Segment Start: Excerpt

How can institutions become generative spaces for storytelling, community dialogue, and healing? And fundamentally, how can we hold museums accountable?
Broader conversations about the role of the museum in the 21st century also permeated the conference. In a plenary session, Curators Without Borders’s Heidi McKinnon (Executive Director, CWB) discussed the responsibility that museums have in humanitarian crises, asking us to critically reflect on how museum research and collections can change lives through emergency outreach—“how do you maintain and participate in your own cultural heritage when you are forcibly displaced from your homeland?” And Dr. Susan Guyette’s (Director, Santa Fe Planning and Research [Métis–Micmac & Acadian French]) presentation focused on the ways in which museums can become more community-oriented by asking us to reconsider the fundamental function and value of the cultural institution. For Guyette, honoring local “New Mexican values” (which she placed in opposition to “mainstream American values”) is fundamental to this necessary reconfiguration—community over individualism, cooperation over competition, generosity over accumulation, and conservation over consumption. How can these reorientations help us re-imagine what a museum is, can, and should be?
In addition to being more accessible to professionals throughout the state, the virtual conference format allowed for creative additions to the traditional conference experience, such as yoga sessions, tea giveaways, and digital daycare. Reflecting on NMAM’s digital pivot, incoming President and Conference Program Chair Ryan Flahive (Archivist, Institute of American Indian Arts) explained that “[w]hile most museum organizations chose to cancel their annual meetings or run them on systems like Zoom, the 2020 NMAM virtual conference was a leap of faith into the unknown. […] This conference empowers NMAM to embrace virtual technology and offer more online trainings, professional development opportunities, and networking opportunities for New Mexico’s cultural professionals.”

Segment End: Excerpt
Segment Start: Entries provided

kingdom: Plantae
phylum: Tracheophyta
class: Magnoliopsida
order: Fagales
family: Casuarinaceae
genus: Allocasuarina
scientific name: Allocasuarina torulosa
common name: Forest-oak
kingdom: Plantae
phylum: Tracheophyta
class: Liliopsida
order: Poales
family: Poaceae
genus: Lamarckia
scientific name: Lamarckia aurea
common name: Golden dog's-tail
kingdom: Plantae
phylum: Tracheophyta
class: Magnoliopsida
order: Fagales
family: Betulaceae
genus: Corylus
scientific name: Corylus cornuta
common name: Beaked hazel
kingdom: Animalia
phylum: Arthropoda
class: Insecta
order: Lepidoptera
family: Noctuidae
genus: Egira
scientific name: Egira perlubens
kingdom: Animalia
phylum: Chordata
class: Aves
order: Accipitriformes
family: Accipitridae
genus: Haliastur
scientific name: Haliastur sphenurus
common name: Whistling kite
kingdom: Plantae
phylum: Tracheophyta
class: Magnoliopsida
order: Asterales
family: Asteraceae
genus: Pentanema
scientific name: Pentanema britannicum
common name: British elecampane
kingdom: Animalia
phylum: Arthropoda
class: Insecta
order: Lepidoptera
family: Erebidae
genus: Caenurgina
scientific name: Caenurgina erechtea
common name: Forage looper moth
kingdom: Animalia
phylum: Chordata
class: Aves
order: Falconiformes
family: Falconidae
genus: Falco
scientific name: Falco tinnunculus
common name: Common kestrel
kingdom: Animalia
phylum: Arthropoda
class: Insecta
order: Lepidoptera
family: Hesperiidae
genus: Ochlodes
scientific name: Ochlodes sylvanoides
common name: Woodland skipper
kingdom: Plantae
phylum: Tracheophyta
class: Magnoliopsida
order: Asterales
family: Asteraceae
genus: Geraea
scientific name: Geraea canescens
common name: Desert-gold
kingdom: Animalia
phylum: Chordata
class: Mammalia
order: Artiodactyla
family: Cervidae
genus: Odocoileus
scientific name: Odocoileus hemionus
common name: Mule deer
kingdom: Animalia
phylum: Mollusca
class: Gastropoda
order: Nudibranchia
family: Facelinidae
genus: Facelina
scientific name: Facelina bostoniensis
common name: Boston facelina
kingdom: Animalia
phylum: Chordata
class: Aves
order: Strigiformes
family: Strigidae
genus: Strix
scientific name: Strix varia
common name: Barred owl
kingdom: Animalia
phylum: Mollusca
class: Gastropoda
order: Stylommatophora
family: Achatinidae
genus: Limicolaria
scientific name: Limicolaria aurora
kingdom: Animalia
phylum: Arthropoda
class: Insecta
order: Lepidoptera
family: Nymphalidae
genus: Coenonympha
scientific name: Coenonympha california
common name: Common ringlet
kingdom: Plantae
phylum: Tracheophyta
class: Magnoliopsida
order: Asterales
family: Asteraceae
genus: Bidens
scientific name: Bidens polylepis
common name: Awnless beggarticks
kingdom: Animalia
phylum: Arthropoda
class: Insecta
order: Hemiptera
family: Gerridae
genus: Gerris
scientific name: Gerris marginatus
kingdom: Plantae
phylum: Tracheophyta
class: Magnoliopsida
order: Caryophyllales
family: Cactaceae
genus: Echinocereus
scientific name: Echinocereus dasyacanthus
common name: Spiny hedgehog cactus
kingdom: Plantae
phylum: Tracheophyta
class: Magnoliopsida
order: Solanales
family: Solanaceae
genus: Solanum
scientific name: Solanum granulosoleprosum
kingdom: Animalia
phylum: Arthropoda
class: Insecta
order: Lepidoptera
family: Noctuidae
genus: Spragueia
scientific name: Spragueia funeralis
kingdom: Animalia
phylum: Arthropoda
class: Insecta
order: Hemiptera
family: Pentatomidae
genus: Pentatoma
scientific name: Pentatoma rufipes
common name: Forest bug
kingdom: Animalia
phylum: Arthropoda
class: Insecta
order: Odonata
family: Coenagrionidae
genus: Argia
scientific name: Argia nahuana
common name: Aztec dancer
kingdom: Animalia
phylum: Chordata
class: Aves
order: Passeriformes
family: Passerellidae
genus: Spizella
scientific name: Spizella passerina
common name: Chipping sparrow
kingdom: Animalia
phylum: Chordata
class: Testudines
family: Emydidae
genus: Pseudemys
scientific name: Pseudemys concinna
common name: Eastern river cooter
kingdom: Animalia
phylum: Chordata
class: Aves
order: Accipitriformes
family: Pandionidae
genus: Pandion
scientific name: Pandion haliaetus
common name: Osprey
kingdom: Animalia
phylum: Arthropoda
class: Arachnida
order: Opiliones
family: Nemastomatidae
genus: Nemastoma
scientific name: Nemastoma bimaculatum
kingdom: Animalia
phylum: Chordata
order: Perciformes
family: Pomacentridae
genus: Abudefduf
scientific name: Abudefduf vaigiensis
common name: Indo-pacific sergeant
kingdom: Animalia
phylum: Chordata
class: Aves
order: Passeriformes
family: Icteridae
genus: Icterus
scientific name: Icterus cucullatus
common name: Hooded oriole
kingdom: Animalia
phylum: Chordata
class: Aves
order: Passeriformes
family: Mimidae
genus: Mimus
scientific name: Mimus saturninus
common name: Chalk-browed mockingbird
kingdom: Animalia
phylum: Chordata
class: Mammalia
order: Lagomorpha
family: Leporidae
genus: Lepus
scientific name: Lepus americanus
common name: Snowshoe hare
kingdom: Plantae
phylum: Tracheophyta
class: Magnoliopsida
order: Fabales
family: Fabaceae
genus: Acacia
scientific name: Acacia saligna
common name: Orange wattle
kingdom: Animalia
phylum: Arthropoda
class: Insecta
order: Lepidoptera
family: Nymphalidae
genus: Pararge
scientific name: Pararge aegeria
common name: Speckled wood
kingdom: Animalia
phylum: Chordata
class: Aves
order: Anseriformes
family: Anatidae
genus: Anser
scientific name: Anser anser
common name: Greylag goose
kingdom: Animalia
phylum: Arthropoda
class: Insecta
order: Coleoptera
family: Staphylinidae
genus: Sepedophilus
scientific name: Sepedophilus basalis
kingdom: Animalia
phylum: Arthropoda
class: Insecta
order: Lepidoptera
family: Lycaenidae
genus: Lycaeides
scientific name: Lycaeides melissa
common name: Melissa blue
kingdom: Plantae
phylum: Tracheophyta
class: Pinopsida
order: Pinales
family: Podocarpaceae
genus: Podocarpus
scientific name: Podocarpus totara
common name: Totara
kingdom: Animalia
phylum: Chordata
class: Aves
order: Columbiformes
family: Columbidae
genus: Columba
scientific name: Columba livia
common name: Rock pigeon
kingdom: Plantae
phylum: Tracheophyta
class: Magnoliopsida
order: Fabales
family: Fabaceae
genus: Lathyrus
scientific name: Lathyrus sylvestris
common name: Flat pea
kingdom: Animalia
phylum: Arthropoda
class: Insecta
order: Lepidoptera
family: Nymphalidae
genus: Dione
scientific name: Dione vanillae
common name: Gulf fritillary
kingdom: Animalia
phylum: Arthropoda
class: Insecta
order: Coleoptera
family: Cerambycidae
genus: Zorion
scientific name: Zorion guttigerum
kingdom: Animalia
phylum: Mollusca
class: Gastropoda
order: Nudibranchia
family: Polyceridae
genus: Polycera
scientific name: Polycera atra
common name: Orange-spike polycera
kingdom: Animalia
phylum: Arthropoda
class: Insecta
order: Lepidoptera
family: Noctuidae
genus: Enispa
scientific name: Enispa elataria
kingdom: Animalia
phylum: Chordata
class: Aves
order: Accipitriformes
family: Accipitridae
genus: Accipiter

Segment End: Entries provided

**Prompt**
In the conference excerpt, condense the paragraph beginning "In addition to being more accessible" into a short bulleted list that keeps its main facts.

**Result of this task**
- The virtual format made the conference more accessible to professionals across the state.
- It also allowed creative additions such as yoga sessions, tea giveaways, and digital daycare.
- Ryan Flahive (incoming President and Conference Program Chair; Archivist, Institute of American Indian Arts) noted that most museum organizations canceled their annual meetings or ran them on systems like Zoom. He called the 2020 NMAM virtual conference a leap of faith into the unknown.
- He said the conference empowers NMAM to embrace virtual technology and offer more online trainings, professional development, and networking for New Mexico's cultural professionals.